My Early Girlhood Days
(By Mary Elizabeth (Foster) Darling)
THE FIRST SECTION
(A four part sketch)
|"I am only asking you to go a
piece of the way with me just through the first
section: possibly in this short jaunt you may review some
familiar situations and parallel incidents of your own
It is not a "make
believe" as the children say; it is a really true
story, a memory sketch including some of the current
events of that time.
(This is Mary's father - PV)
Thursday, Sept. 5th, 1901.
Death of Mr. E. C. Foster.
At eleven oclock yesterday morning at his home in Berwick, Edward C. Foster passed away.
The announcement of his death will cause the deepest sorrow in the hearts of hosts of friends. There are few men or women in Western Kings who have not known Mr. Foster, and he has ever been found a wise counsellor and a sincere and faithful friend.
His love of children, a prominent feature of his character, kept him in touch with those who have grown to manhood and womanhood during his later life. Though he had almost reached the age of eighty five years, he has not, until the last few days, been laid aside from the performance of business, public or private. At an age when many men are almost forgotten, except by those immediately about them, Mr. Foster was, therefore, almost as widely known as when in the prime of life, and the news of his death will call forth more than a passing expression of regret.

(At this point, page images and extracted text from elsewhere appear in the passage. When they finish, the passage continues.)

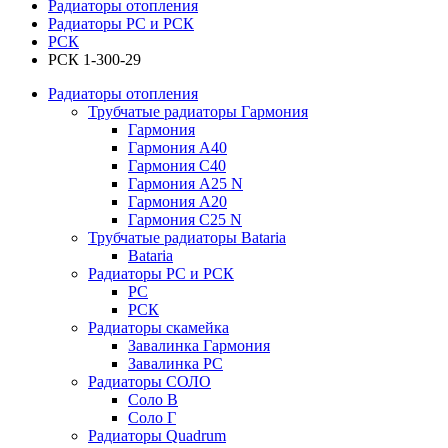
Радиаторы отопления
Радиаторы РС и РСК
РСК
РСК 1-300-29
Радиаторы отопления
Трубчатые радиаторы Гармония
Гармония
Гармония А40
Гармония С40
Гармония А25 N
Гармония А20
Гармония С25 N
Трубчатые радиаторы Bataria
Bataria
Радиаторы РС и РСК
РС
РСК
Радиаторы скамейка
Завалинка Гармония
Завалинка РС
Радиаторы СОЛО
Соло В
Соло Г
Радиаторы Quadrum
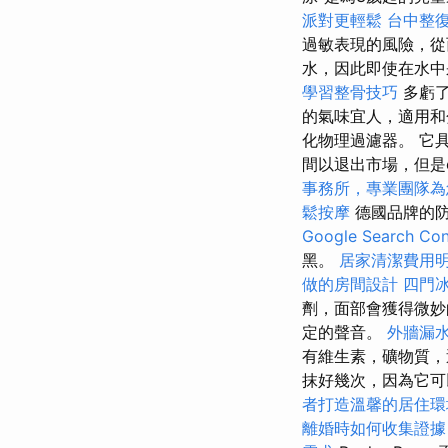
派對更輕鬆
台中整
過敏表現的風險，從
水，因此即使在水中
學習整骨技巧
多虧了
的氣味宜人，適用和
化物理過濾器。 它
間以退出市場，但是
事務所，專業團隊為
鬆按摩
德國品牌的
Google Search Con
黑。
居家清潔費用
做的房間設計
四門
劑，面部會獲得微妙
定的聲音。
外牆漏
有維生素，礦物質，
抹好幾次，因為它可
者打造溫馨的居住環
離婚時如何收集證據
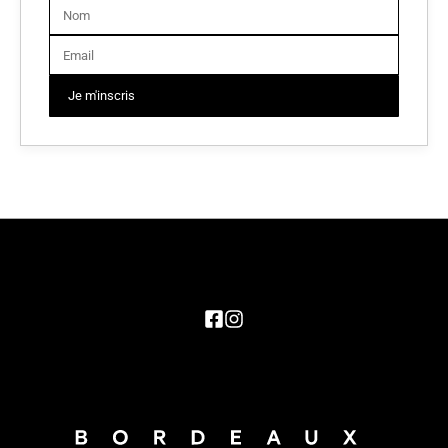
Je m'inscris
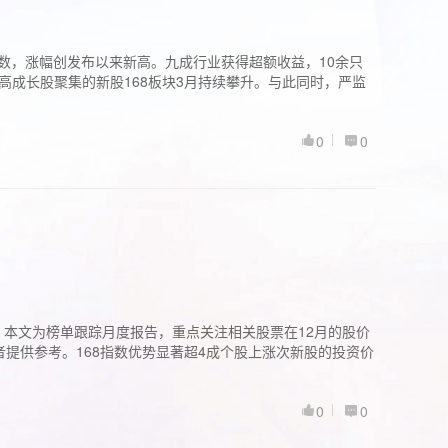
股指数，涨幅创发布以来新高。九成行业获得超额收益，10余只
高成长股聚集的新股168板块3月持续攀升。与此同时，严监
0
0
。本文为榜单跟踪月度报告，重点关注相关股票在12月的股价
提供参考。168指数优势显著超4成个股上涨次新股的投资价
0
0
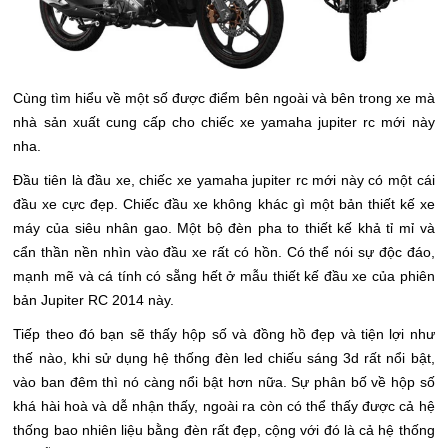
Cùng tìm hiểu về một số được điểm bên ngoài và bên trong xe mà
nhà sản xuất cung cấp cho chiếc xe yamaha jupiter rc mới này
nha.
Đầu tiên là đầu xe, chiếc xe yamaha jupiter rc mới này có một cái
đầu xe cực đẹp. Chiếc đầu xe không khác gì một bản thiết kế xe
máy của siêu nhân gao. Một bộ đèn pha to thiết kế khả tỉ mỉ và
cẩn thần nền nhìn vào đầu xe rất có hồn. Có thể nói sự độc đáo,
mạnh mẽ và cá tính có sẵng hết ở mẫu thiết kế đầu xe của phiên
bản Jupiter RC 2014 này.
Tiếp theo đó bạn sẽ thấy hộp số và đồng hồ đẹp và tiện lợi như
thế nào, khi sử dụng hệ thống đèn led chiếu sáng 3d rất nổi bật,
vào ban đêm thì nó càng nổi bật hơn nữa. Sự phân bố về hộp số
khá hài hoà và dễ nhận thấy, ngoài ra còn có thể thấy được cả hệ
thống bao nhiên liệu bằng đèn rất đẹp, cộng với đó là cả hệ thống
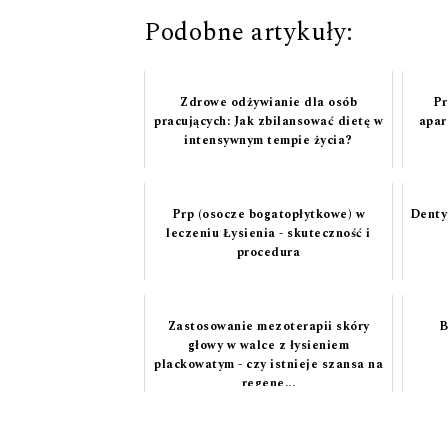
Podobne artykuły:
Zdrowe odżywianie dla osób
Pr
pracujących: Jak zbilansować dietę w
apar
intensywnym tempie życia?
Prp (osocze bogatopłytkowe) w
Denty
leczeniu Łysienia - skuteczność i
procedura
Zastosowanie mezoterapii skóry
B
głowy w walce z łysieniem
plackowatym - czy istnieje szansa na
regene...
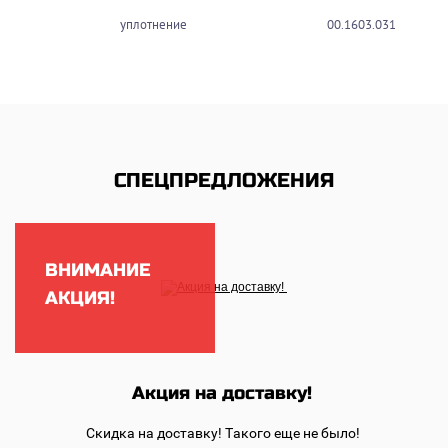
уплотнение
00.1603.031
СПЕЦПРЕДЛОЖЕНИЯ
ВНИМАНИЕ
АКЦИЯ!
Акция на доставку!
Скидка на доставку!
Такого еще не было!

Edward Clark Foster was born near Bridgetown in May, 1817. When a lad of fifteen, he left the district school and went to Annapolis town, to attend the Academy under Dr. Henderson. At the age of eighteen he began teaching school, and from that date until his thirty-fifth year he spent the greater part of his time in the instruction of the young.

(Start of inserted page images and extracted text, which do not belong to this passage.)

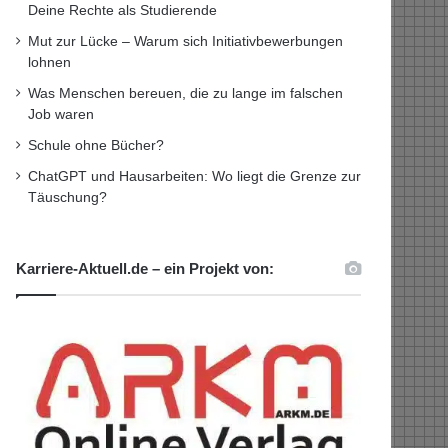
Deine Rechte als Studierende
Mut zur Lücke – Warum sich Initiativbewerbungen
lohnen
Was Menschen bereuen, die zu lange im falschen
Job waren
Schule ohne Bücher?
ChatGPT und Hausarbeiten: Wo liegt die Grenze zur
Täuschung?
Karriere-Aktuell.de – ein Projekt von:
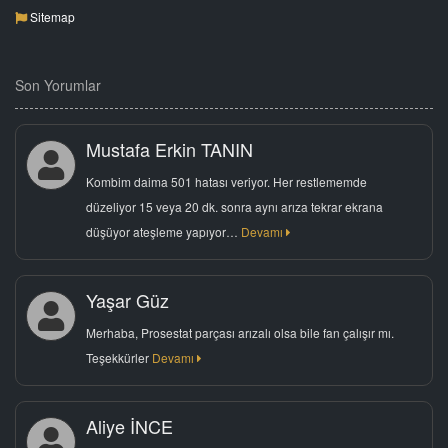
Sitemap
Son Yorumlar
Mustafa Erkin TANIN
Kombim daima 501 hatası veriyor. Her restlememde
düzeliyor 15 veya 20 dk. sonra aynı arıza tekrar ekrana
düşüyor ateşleme yapıyor…
Devamı
Yaşar Güz
Merhaba, Prosestat parçası arızalı olsa bile fan çalışır mı.
Teşekkürler
Devamı
Aliye İNCE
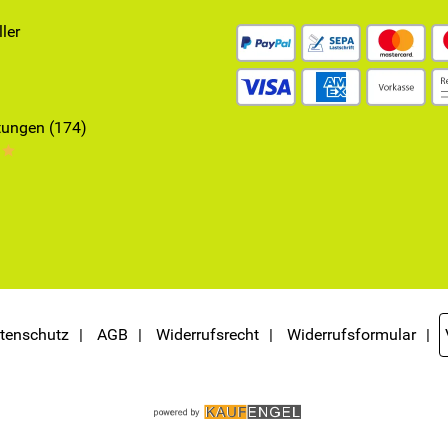
ler
ungen (174)
**
tenschutz
AGB
Widerrufsrecht
Widerrufsformular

In 1846 he removed to Berwick with his parents, who had purchased a farm, east of the village. In the following year he was married to Harriet Lovica Tupper, also of Annapolis county, and brought her, a bride, to Berwick. Five sons and one daughter came to bless this happy union, all but one of whom are now living.
Mr. Foster was for some years engaged in mercantile life. At the election in 1867 he was a candidate of the Confederate party for a seat in the local legislature. Ten years later he was appointed post master at Berwick, which office he held for twenty years, retiring in 1897.
In religious circles Mr. Foster has been one of the foremost lay men of the County. To his energy and perseverance were largely due the building of the Methodist place of worship in Berwick. He has been for years a class leader of that church, and has been ever ready for any services required of him, whether in the Sabbath school, the class meeting, the prayer service, or in the temporal business of the congregation.
For the aged widow who survives him, the deepest sympathy will be felt. The loss of one who has been a companion for fifty four years will cause a feeling of loneliness which can not be assuaged. Mrs. Foster has been the constant and unassuming assistant of her husband in every good work and now in her hour of bereavement, her sorrow is shared by many who have been made happier through her life as well as that of the departed.